Michael Stanley on Location – Botswana

Today Michael Stanley transports to Botswana to showcase the wonders of the country and landscape where he sets his novels:

Elephant-on-the-Chobe-river (c) Michael Stanley


We’re very lucky to have a whole country as our location, and it’s a country we love. Botswana has wonderful wildlife areas, like the Chobe National Park where the idea for our first novel—A Carrion Death—was born, the incredible Okavango Delta, and the arid beauty of the Kalahari.

It also has an interesting history. At one point the small town of Shoshong, north of the modern capital city of Gaborone, was the largest inland centre in southern Africa, beating Pretoria and Kimberley. It’s an interesting place to visit, and that history and tradition is part of the backstory of A Death in the Family.

The prehistory is even more fascinating since the Kalahari is home to some of the San or Bushman peoples, whose culture stretches back thousands of years. The magnificent rock art at Tsodilo Hills, a UNESCO World Heritage Site that the Bushman believe was the origin of the world, has nearly 5000 paintings, and was the model for The Place in our book Death of the Mantis.

Michael-and-Stanley-working-in-the-Okavango (c) Michael Stanley

Michael-and-Stanley-working-in-the-Okavango (c) Michael Stanley

The Batswana people are friendly, and proud of their traditions and independence. Botswana is one of the few countries in Africa that has never been a European colony. It was for some time a British Protectorate (Bechuanaland) and that was at the request of the Batswana leaders who wanted protection from the expanding Boer republics of southern Africa. The British never took a great deal of interest, administering the country from outside its borders in what was then Mafeking in South Africa.

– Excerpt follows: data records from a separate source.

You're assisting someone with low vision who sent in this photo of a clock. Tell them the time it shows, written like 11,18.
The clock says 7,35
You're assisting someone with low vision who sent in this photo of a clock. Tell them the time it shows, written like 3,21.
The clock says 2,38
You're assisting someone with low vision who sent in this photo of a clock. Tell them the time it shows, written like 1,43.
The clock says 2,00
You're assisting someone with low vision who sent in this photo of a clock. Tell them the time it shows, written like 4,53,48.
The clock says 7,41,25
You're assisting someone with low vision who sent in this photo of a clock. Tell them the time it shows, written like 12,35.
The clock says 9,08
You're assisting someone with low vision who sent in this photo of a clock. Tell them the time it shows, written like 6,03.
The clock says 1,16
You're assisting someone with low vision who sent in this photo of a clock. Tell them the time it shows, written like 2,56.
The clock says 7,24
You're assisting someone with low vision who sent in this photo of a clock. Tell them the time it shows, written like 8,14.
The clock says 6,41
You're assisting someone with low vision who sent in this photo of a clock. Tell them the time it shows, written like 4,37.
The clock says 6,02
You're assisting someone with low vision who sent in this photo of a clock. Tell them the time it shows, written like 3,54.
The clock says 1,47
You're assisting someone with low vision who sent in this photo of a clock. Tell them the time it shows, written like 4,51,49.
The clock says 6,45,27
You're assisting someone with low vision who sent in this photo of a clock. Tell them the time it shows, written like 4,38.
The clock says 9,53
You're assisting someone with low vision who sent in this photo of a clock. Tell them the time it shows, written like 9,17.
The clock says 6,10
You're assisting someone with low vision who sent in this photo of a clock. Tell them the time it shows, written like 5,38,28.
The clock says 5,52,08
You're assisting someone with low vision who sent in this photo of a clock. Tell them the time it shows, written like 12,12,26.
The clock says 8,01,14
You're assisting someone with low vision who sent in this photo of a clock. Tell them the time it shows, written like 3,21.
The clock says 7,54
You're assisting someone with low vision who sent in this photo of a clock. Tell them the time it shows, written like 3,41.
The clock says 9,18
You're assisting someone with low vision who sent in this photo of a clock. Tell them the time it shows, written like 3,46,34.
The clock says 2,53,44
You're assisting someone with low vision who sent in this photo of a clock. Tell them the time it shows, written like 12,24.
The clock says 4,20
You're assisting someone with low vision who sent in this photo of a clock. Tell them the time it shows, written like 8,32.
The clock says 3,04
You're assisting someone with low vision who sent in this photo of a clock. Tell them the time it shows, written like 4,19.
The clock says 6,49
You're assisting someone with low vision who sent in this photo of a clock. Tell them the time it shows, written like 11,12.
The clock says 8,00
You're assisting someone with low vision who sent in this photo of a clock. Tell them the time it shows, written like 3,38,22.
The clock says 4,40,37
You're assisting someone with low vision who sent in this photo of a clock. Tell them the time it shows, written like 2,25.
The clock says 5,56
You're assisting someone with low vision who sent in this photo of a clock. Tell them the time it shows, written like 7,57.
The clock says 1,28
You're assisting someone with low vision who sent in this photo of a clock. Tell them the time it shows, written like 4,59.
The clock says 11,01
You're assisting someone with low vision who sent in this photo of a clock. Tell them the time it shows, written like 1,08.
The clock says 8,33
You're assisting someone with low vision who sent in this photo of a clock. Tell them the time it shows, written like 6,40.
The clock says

Whenever we write a book, we take the time to visit every location used in the story, spend some time there, get a feeling for it, and perhaps stay over in one of the guest houses or guest farms. We also try to discover where Kubu will find decent food (important for him!) when he’s there. We often visit the local police, and once we’ve explained who we are and that we are writing fiction, we always get a helpful reception. We always learn new things. Botswana is a big, sparsely populated area, and police methods are often quite different from what one would find in the UK or even in South Africa.

Rhino-family-at-Tsodilo-(c) Stan-Trollip

Rhino-family-at-Tsodilo-(c) Stan-Trollip

Part of Dying to Live is set in the area of the Kalahari to which the Bushmen have been relocated from their ancestral hunting grounds.  In particular, we visited a village called New Xade, which has to be one of the most depressing places we’ve seen.  Yes, the Bushmen have some facilities they didn’t have before, such as a school and some basic infrastructure, but there’s nothing else.  Nothing to do; no jobs; no tourists because it is away from any road a tourist would take. We had quite a different vision of the town based on pictures and articles written about it.  So, after we’d visited it, we had to revise quite a bit of what we’d written about that part of the country.

Often people ask us why we set our stories in Botswana rather than South Africa where we actually live. We have a variety of answers. Perhaps the best one might be, Why not?


Thanks to both of you! Your tour around Botswana was brilliant and don’t stop immersing your readers in its wonderful landscape!